What to work on: All entries below are to be duplicated verbatim.

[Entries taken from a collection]
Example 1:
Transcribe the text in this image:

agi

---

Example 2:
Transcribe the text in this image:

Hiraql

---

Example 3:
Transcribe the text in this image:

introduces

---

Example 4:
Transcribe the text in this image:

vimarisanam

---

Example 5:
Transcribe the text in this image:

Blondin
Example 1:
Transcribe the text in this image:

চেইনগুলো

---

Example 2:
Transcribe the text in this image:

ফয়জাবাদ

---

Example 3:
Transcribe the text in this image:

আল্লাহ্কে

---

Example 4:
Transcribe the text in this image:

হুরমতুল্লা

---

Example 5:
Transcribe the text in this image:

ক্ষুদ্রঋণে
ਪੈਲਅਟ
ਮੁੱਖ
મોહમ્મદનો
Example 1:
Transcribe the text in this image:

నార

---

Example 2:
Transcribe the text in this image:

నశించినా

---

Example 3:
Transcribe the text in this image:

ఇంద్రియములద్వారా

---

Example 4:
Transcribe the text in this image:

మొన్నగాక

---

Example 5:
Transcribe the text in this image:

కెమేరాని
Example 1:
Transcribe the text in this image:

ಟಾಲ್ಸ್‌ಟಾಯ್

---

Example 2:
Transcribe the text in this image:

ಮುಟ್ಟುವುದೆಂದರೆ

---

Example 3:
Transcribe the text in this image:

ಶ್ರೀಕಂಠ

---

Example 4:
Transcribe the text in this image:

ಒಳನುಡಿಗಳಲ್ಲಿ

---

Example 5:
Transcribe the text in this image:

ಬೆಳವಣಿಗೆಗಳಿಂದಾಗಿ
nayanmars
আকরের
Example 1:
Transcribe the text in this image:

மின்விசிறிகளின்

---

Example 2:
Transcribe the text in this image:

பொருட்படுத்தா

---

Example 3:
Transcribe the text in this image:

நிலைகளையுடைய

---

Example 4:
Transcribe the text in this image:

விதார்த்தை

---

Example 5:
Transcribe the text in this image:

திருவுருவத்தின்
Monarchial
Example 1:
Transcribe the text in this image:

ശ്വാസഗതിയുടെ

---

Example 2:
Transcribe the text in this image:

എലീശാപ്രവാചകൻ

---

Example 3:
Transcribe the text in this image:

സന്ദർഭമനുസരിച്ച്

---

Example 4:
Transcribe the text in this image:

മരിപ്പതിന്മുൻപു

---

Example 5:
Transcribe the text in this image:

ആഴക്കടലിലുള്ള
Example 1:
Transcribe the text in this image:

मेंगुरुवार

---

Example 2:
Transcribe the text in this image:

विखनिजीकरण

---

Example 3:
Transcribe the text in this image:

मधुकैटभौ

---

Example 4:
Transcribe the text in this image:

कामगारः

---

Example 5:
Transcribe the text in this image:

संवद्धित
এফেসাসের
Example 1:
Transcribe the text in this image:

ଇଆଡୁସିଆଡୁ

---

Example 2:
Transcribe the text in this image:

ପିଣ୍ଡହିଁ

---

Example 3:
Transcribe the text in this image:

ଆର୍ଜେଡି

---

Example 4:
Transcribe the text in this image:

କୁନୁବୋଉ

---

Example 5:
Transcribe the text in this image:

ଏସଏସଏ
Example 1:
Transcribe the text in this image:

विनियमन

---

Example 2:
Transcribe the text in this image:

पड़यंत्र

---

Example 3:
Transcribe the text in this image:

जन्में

Exercise answer:
Example 1:
Transcribe the text in this image:

agi

---

Example 2:
Transcribe the text in this image:

Hiraql

---

Example 3:
Transcribe the text in this image:

introduces

---

Example 4:
Transcribe the text in this image:

vimarisanam

---

Example 5:
Transcribe the text in this image:

Blondin
Example 1:
Transcribe the text in this image:

চেইনগুলো

---

Example 2:
Transcribe the text in this image:

ফয়জাবাদ

---

Example 3:
Transcribe the text in this image:

আল্লাহ্কে

---

Example 4:
Transcribe the text in this image:

হুরমতুল্লা

---

Example 5:
Transcribe the text in this image:

ক্ষুদ্রঋণে
ਪੈਲਅਟ
ਮੁੱਖ
મોહમ્મદનો
Example 1:
Transcribe the text in this image:

నార

---

Example 2:
Transcribe the text in this image:

నశించినా

---

Example 3:
Transcribe the text in this image:

ఇంద్రియములద్వారా

---

Example 4:
Transcribe the text in this image:

మొన్నగాక

---

Example 5:
Transcribe the text in this image:

కెమేరాని
Example 1:
Transcribe the text in this image:

ಟಾಲ್ಸ್‌ಟಾಯ್

---

Example 2:
Transcribe the text in this image:

ಮುಟ್ಟುವುದೆಂದರೆ

---

Example 3:
Transcribe the text in this image:

ಶ್ರೀಕಂಠ

---

Example 4:
Transcribe the text in this image:

ಒಳನುಡಿಗಳಲ್ಲಿ

---

Example 5:
Transcribe the text in this image:

ಬೆಳವಣಿಗೆಗಳಿಂದಾಗಿ
nayanmars
আকরের
Example 1:
Transcribe the text in this image:

மின்விசிறிகளின்

---

Example 2:
Transcribe the text in this image:

பொருட்படுத்தா

---

Example 3:
Transcribe the text in this image:

நிலைகளையுடைய

---

Example 4:
Transcribe the text in this image:

விதார்த்தை

---

Example 5:
Transcribe the text in this image:

திருவுருவத்தின்
Monarchial
Example 1:
Transcribe the text in this image:

ശ്വാസഗതിയുടെ

---

Example 2:
Transcribe the text in this image:

എലീശാപ്രവാചകൻ

---

Example 3:
Transcribe the text in this image:

സന്ദർഭമനുസരിച്ച്

---

Example 4:
Transcribe the text in this image:

മരിപ്പതിന്മുൻപു

---

Example 5:
Transcribe the text in this image:

ആഴക്കടലിലുള്ള
Example 1:
Transcribe the text in this image:

मेंगुरुवार

---

Example 2:
Transcribe the text in this image:

विखनिजीकरण

---

Example 3:
Transcribe the text in this image:

मधुकैटभौ

---

Example 4:
Transcribe the text in this image:

कामगारः

---

Example 5:
Transcribe the text in this image:

संवद्धित
এফেসাসের
Example 1:
Transcribe the text in this image:

ଇଆଡୁସିଆଡୁ

---

Example 2:
Transcribe the text in this image:

ପିଣ୍ଡହିଁ

---

Example 3:
Transcribe the text in this image:

ଆର୍ଜେଡି

---

Example 4:
Transcribe the text in this image:

କୁନୁବୋଉ

---

Example 5:
Transcribe the text in this image:

ଏସଏସଏ
Example 1:
Transcribe the text in this image:

विनियमन

---

Example 2:
Transcribe the text in this image:

पड़यंत्र

---

Example 3:
Transcribe the text in this image:

जन्में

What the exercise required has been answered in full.